Adding Wood stove in metal building need pictures/advice

I am going to add a wood stove in my machine shop to cut down on the chill in there. What do you need to do when placing the flu pipe through the side wall as far as the pipe penetrating the wall? I know in a regular house they have all sorts of contraptions, but if it is just an uninsulated wall in a metal building, what sort of flange do you need if any? I plan on connecting to a 6 in pipe that will sit on the ground and go above the eaves on the outside of the building that will act as my chimney. Any pictures of what you have would help me get an idea of what type of wall penetration I need to do.
 
Do a little web surfing and find out the distance from the peak and the height of the flu recommendations. Uninsulated flue pipe will not draft properly, especially at start-up. Ofcourse some will say no no no don't do it insurance company will have a hissy fit. I've had woodburning furnace in our home covered by insurance for 13 years. You need to install it correctly and you will have a good heat source for your shop. Do your homework, do it as it should be done and you'll enjoy a heated area to work the long cold winter days away. Shortcuts and poor installation could burn your shop, tractors even you house. Take the time spend a little more and do it right. gobble
 
I went straight up thru the roof. Used a triple wall ul chimney pipe. Also set my stove on two. 30 gal barrels. Don't have to bend down to feed it. Had a outside pipe before. Hard to keep it warm enough to draw. Wrapped insulation around it at last.
 
Just buy a "thimble" and stainless chimney. They come with all the connectors, clean-out, and mounting brackets you need. Trying to cobble up something else is a waste of your time.
 
I think you will be happier going up through the roof. I've tried stoves through the wall, they never would draw right.

Use the proper type pipe, triple wall stainless, at the penetration.

They make a rubber flashing with an aluminum border that is easily conformed to the shape of the roof corrugation. Just fit it, put some polyurethane sealer under it, screw it down.
 
Way back when I built my wood stove for my shop I also did the pipe for the chimney and at the time I worked at Galva form marine and they used well casing for some of the stuff and had a lot of 3 foot piece of waste pipe I got cheap. I welded that well casing up and it has been one heck of a good chimney.
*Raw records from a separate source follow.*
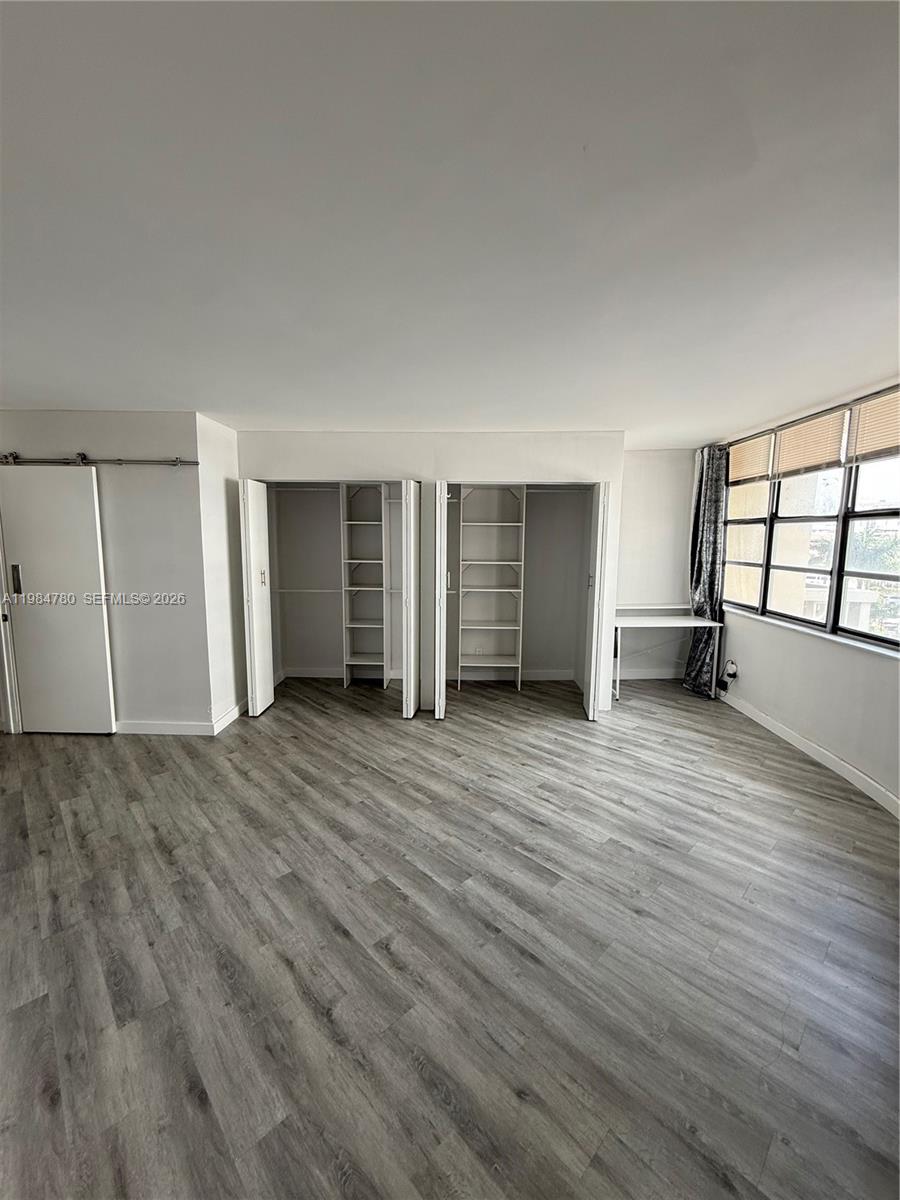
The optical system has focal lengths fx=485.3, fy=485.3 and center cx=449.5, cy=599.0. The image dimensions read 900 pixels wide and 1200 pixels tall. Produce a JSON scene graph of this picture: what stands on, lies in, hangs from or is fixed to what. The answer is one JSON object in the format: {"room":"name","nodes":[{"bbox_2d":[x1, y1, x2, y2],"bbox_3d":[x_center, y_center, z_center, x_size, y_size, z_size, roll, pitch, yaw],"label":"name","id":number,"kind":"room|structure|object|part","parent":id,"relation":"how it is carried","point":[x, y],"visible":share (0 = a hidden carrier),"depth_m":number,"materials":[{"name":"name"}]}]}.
{"room":"bedroom","nodes":[
{"label":"bedroom","id":0,"kind":"room"},
{"bbox_2d":[0,412,210,733],"bbox_3d":[-2.867,-0.171,3.707,1.838,2.413,0.128,1,8,1],"label":"left wall","id":1,"kind":"structure","parent":0,"point":[55,437],"depth_m":3.66,"materials":[{"name":"paint"}]},
{"bbox_2d":[0,506,22,736],"bbox_3d":[-3.443,0.028,3.561,0.298,2.072,0.348,1,8,1],"label":"door frame","id":2,"kind":"structure","parent":1,"relation":"attached to","point":[11,717],"depth_m":3.68,"materials":[{"name":"white paint"}]},
{"bbox_2d":[0,453,197,467],"bbox_3d":[-2.757,-1.016,3.531,1.973,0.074,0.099,1,8,1],"label":"barn door rail","id":3,"kind":"object","parent":1,"relation":"attached to","point":[119,460],"visible":0.95,"depth_m":3.50,"materials":[{"name":"silver metal"}]},
{"bbox_2d":[1,467,116,736],"bbox_3d":[-2.957,0.048,3.630,0.730,2.016,0.101,1,8,1],"label":"sliding door","id":4,"kind":"structure","parent":3,"relation":"hanging from","point":[100,631],"depth_m":3.62,"materials":[{"name":"white paint"}]},
{"bbox_3d":[-3.204,-0.139,3.606,0.054,0.224,0.058,1,8,1],"label":"door handle","id":5,"kind":"part","parent":4,"relation":"part of","materials":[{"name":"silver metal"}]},
{"bbox_2d":[114,720,212,735],"bbox_3d":[-2.605,1.002,3.797,1.543,0.102,0.015,1,8,1],"label":"baseboard","id":6,"kind":"structure","parent":1,"relation":"attached to","point":[142,727],"depth_m":3.79,"materials":[{"name":"white paint"}]},
{"bbox_2d":[197,412,247,731],"bbox_3d":[-1.878,-0.229,4.229,0.133,2.451,1.134,1,8,1],"label":"side wall","id":7,"kind":"structure","parent":0,"point":[216,429],"depth_m":3.89,"materials":[{"name":"white paint"}]},
{"bbox_2d":[210,699,245,734],"bbox_3d":[-1.826,0.953,4.141,0.015,0.107,0.760,1,8,1],"label":"baseboard","id":8,"kind":"structure","parent":7,"relation":"attached to","point":[231,717],"depth_m":3.99,"materials":[{"name":"white paint"}]},
{"bbox_2d":[239,431,623,716],"bbox_3d":[-0.231,-0.237,4.286,3.214,2.438,0.136,1,8,1],"label":"closet wall","id":9,"kind":"structure","parent":0,"point":[379,450],"depth_m":4.15,"materials":[{"name":"white paint"}]},
{"bbox_2d":[238,479,274,717],"bbox_3d":[-1.654,-0.001,4.167,0.107,1.977,0.431,1,8,1],"label":"bifold door","id":10,"kind":"structure","parent":9,"relation":"attached to","point":[258,694],"depth_m":4.06,"materials":[{"name":"white paint"}]},
{"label":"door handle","id":11,"kind":"part","parent":10,"relation":"part of","materials":[{"name":"metal"}]},
{"bbox_2d":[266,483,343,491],"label":"closet rod","id":12,"kind":"object","parent":9,"relation":"attached to","point":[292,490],"visible":0.77,"depth_m":4.77,"materials":[{"name":"white metal"}]},
{"bbox_2d":[272,587,350,593],"bbox_3d":[-1.431,-0.097,5.068,1.022,0.044,0.131,1,8,1],"label":"closet rod","id":13,"kind":"object","parent":9,"relation":"attached to","point":[283,591],"visible":0.73,"depth_m":5.04,"materials":[{"name":"white metal"}]},
{"bbox_2d":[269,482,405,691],"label":"closet","id":14,"kind":"object","parent":9,"relation":"in","point":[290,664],"visible":0.65,"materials":[{"name":"white paint"}]},
{"bbox_2d":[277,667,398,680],"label":"baseboard","id":15,"kind":"structure","parent":9,"relation":"attached to","point":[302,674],"depth_m":5.28,"materials":[{"name":"white paint"}]},
{"bbox_2d":[399,481,420,719],"bbox_3d":[-0.317,0.020,4.154,0.103,1.972,0.513,1,8,1],"label":"bifold door","id":16,"kind":"structure","parent":9,"relation":"attached to","point":[411,555],"depth_m":3.94,"materials":[{"name":"white paint"}]},
{"bbox_2d":[432,482,448,718],"bbox_3d":[-0.083,0.019,4.117,0.095,1.965,0.486,1,8,1],"label":"bifold door","id":17,"kind":"structure","parent":9,"relation":"attached to","point":[438,523],"depth_m":3.89,"materials":[{"name":"white paint"}]},
{"bbox_2d":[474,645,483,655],"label":"wall socket","id":18,"kind":"object","parent":9,"relation":"attached to","point":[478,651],"visible":0.97,"depth_m":5.04,"materials":[{"name":"white plastic"}]},
{"bbox_2d":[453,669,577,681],"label":"baseboard","id":19,"kind":"structure","parent":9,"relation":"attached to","point":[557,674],"depth_m":5.24,"materials":[{"name":"white paint"}]},
{"bbox_2d":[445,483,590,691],"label":"closet","id":20,"kind":"object","parent":9,"relation":"in","point":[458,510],"visible":0.72,"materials":[{"name":"white paint"}]},
{"bbox_2d":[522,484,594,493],"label":"closet rod","id":21,"kind":"object","parent":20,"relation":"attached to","point":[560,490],"visible":0.73,"depth_m":4.63,"materials":[{"name":"white metal"}]},
{"bbox_2d":[582,481,610,722],"bbox_3d":[1.216,0.015,4.128,0.100,1.977,0.515,1,8,1],"label":"bifold door","id":22,"kind":"structure","parent":9,"relation":"attached to","point":[597,593],"depth_m":3.90,"materials":[{"name":"white paint"}]},
{"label":"handle","id":23,"kind":"part","parent":22,"relation":"part of","materials":[{"name":"metal"}]},
{"bbox_2d":[0,670,899,1199],"bbox_3d":[-0.467,1.305,2.430,6.851,0.103,6.976,1,8,1],"label":"floor","id":24,"kind":"structure","parent":0,"point":[194,1107],"depth_m":1.82,"materials":[{"name":"grey laminate"}]},
{"bbox_2d":[340,482,389,686],"bbox_3d":[-0.876,-0.128,5.099,0.451,2.037,0.455,1,8,1],"label":"closet shelving unit","id":25,"kind":"object","parent":24,"relation":"on","point":[349,651],"visible":0.87,"depth_m":5.19,"materials":[{"name":"white wood"}]},
{"bbox_2d":[455,484,524,691],"bbox_3d":[0.401,-0.120,4.990,0.647,2.050,0.439,1,8,1],"label":"closet shelving unit","id":26,"kind":"object","parent":24,"relation":"on","point":[463,525],"visible":0.95,"depth_m":5.09,"materials":[{"name":"white wood"}]},
{"bbox_2d":[610,614,721,702],"bbox_3d":[2.021,0.559,4.766,1.016,0.768,0.543,1,8,1],"label":"desk","id":27,"kind":"object","parent":24,"relation":"on","point":[653,621],"visible":0.89,"depth_m":4.64,"materials":[{"name":"white"}]},
{"bbox_2d":[0,0,899,444],"bbox_3d":[-0.407,-1.197,2.021,6.482,0.113,6.510,1,8,1],"label":"ceiling","id":28,"kind":"structure","parent":0,"point":[199,384],"depth_m":1.30,"materials":[{"name":"white paint"}]},
{"bbox_2d":[616,447,696,682],"bbox_3d":[2.088,-0.348,5.188,1.342,2.457,0.141,1,8,1],"label":"alcove wall","id":29,"kind":"structure","parent":0,"point":[636,515],"depth_m":5.10,"materials":[{"name":"white paint"}]},
{"bbox_2d":[614,668,682,680],"bbox_3d":[2.062,0.819,5.314,1.425,0.101,0.015,1,8,1],"label":"baseboard","id":30,"kind":"structure","parent":29,"relation":"attached to","point":[656,676],"depth_m":5.32,"materials":[{"name":"white paint"}]},
{"bbox_2d":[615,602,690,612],"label":"wall ledge","id":31,"kind":"object","parent":29,"relation":"attached to","point":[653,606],"visible":0.79,"depth_m":4.95,"materials":[{"name":"white"}]},
{"bbox_2d":[702,379,899,813],"bbox_3d":[2.583,-0.003,2.577,0.169,2.508,5.223,1,8,1],"label":"right wall","id":32,"kind":"structure","parent":0,"point":[807,659],"depth_m":3.38,"materials":[{"name":"white paint"}]},
{"bbox_2d":[685,444,728,696],"bbox_3d":[2.469,-0.270,4.698,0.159,2.389,0.510,1,8,1],"label":"curtain","id":33,"kind":"object","parent":32,"relation":"attached to","point":[700,593],"visible":0.8,"depth_m":4.65,"materials":[{"name":"grey fabric"}]},
{"bbox_2d":[717,659,738,688],"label":"power adapter","id":34,"kind":"object","parent":32,"relation":"attached to","point":[733,674],"visible":0.98,"depth_m":4.51,"materials":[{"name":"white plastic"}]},
{"bbox_2d":[717,686,899,817],"bbox_3d":[2.521,1.211,2.481,0.017,0.103,5.015,1,8,1],"label":"baseboard","id":35,"kind":"structure","parent":32,"relation":"attached to","point":[841,765],"depth_m":3.36,"materials":[{"name":"white paint"}]},
{"bbox_2d":[721,385,899,652],"bbox_3d":[2.654,-0.555,3.458,0.108,1.504,2.370,1,8,1],"label":"window","id":36,"kind":"structure","parent":32,"relation":"in","point":[878,490],"depth_m":3.47,"materials":[{"name":"glass"}]},
{"bbox_2d":[728,433,774,486],"bbox_3d":[2.593,-1.210,4.246,0.049,0.375,0.626,1,8,1],"label":"window blind","id":37,"kind":"object","parent":36,"relation":"attached to","point":[765,465],"visible":0.78,"depth_m":4.19,"materials":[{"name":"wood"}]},
{"bbox_2d":[772,405,848,481],"bbox_3d":[2.556,-1.104,3.484,0.046,0.411,0.656,1,8,1],"label":"window blind","id":38,"kind":"object","parent":36,"relation":"attached to","point":[785,447],"visible":0.89,"depth_m":3.42,"materials":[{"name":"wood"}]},
{"bbox_2d":[845,388,899,465],"bbox_3d":[2.567,-1.024,2.791,0.045,0.391,0.650,1,8,1],"label":"window blind","id":39,"kind":"object","parent":36,"relation":"attached to","point":[861,409],"visible":0.97,"depth_m":2.92,"materials":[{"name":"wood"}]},
{"bbox_2d":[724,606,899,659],"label":"window sill","id":40,"kind":"structure","parent":32,"relation":"attached to","point":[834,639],"depth_m":3.34,"materials":[{"name":"white"}]}
]}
I went up and out of the roof and I welded the pipe to one of the cross beams and also did a weld around the pipe where it goes out of th roof and tha twas 20 plus years ago
 
If you go through the wall or roof with a double or triple insulated pipe you can just seal around the hole with flashing caulk. That is provided you cut the hole close to the diameter of the pipe.
 
Go straight up, and about a foot on either side of the peak, then you can shove the roof flashing up under the ridge cap. If you go out through the wall under the eaves when the snow slides off the roof it will destroy the chimney, unless you put snow bars on the roof.
You are going to have a heck of a time trying to heat an un-insulated steel building!
 
make sure the top of the stovepipe is at least 3 feet higher than the highest part of your roof, in order to draw properly.
 
My neighbor just put a steel flange in the wall and used double wall pipe just through the wall. His discharge on the stove was 6" and he started with 6" to above the peak. Had a terrible back drafting problem the first year. Changed the discharge to 8" and solved the problem.